Jusqu'à la chute du régime, en août 2011, ce personnage restera l'un des derniers fidèles, ainsi que l'émissaire indispensable auprès du gouvernement français pour trouver une porte de sortie aux dignitaires libyens. Le 2 juillet 2011, "M. Bachir" évoque le sujet en tête à tête avec Nicolas Sarkozy. A-t-il d'autres arguments à faire valoir ce jour-là pour garantir son propre avenir? Mystère. Après l'effondrement du régime, Bachir Saleh parviendra à quitter la Libye dans des conditions rocambolesques. "Arrêté" par des miliciens, il est relâché deux jours plus tard et accompagné à la frontière tunisienne. Depuis Djerba, il s'envole pour Paris, sous protection française.

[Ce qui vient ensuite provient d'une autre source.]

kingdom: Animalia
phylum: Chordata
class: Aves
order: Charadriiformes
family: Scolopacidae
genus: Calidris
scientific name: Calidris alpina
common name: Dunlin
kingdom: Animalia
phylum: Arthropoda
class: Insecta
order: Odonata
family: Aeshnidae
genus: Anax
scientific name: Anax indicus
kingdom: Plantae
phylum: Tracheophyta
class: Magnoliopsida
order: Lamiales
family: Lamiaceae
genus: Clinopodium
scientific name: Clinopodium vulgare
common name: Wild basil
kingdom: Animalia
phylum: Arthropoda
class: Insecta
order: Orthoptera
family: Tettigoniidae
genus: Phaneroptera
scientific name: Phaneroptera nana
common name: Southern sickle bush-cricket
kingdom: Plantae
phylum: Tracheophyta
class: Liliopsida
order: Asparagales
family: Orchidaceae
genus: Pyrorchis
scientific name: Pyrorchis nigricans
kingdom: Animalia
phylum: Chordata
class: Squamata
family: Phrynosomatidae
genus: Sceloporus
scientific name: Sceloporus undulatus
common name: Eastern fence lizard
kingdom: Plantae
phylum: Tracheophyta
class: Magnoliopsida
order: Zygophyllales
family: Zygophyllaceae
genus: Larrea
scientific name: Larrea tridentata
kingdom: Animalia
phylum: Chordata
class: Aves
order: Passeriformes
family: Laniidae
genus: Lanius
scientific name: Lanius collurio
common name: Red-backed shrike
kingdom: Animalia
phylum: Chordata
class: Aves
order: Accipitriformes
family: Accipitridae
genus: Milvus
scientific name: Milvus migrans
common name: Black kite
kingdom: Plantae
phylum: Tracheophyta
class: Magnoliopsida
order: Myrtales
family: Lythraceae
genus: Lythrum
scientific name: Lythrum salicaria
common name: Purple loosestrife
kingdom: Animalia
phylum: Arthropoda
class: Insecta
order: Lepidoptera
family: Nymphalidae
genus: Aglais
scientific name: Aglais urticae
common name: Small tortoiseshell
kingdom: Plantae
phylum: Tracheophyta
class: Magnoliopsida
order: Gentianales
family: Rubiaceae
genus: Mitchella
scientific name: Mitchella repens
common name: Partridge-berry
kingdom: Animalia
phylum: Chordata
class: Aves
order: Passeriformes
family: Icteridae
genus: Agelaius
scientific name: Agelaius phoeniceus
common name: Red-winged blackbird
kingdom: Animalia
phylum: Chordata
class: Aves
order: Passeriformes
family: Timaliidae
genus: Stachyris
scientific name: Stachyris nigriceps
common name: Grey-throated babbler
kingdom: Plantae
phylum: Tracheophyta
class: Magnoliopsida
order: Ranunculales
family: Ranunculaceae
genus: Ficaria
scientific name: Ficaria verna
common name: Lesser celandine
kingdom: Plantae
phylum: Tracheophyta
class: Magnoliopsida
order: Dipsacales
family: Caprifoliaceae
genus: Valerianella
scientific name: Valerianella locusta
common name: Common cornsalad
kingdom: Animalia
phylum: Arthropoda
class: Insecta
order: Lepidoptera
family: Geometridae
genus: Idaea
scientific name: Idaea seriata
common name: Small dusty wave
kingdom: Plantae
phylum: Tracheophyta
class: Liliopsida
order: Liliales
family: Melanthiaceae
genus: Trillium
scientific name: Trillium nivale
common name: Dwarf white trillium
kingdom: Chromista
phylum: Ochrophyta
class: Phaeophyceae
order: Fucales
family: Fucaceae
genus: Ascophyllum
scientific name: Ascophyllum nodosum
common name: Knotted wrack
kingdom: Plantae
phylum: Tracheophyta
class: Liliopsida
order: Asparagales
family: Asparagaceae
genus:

A Paris, Bachir Saleh ne se cachait pas: le 1er mai, il discutait dans les salons de l'hôtel Ritz avec Dominique de Villepin et leur ami commun Alexandre Djouhri, intermédiaire sur de gros contrats franco-libyens. Au même moment, selon nos informations, il envisageait d'acheter un appartement dans le quartier chic de l'Alma. Mais son agenda a été bousculé. Le 4 mai, Claude Guéant annonce que Bachir Saleh sera arrêté "dès qu'il sera découvert". A cette date, l'oiseau s'est déjà envolé. Il semble avoir trouvé refuge à Dakar (Sénégal), après un crochet par Bamako (Mali). Deux pays où il compte aussi de nombreux obligés.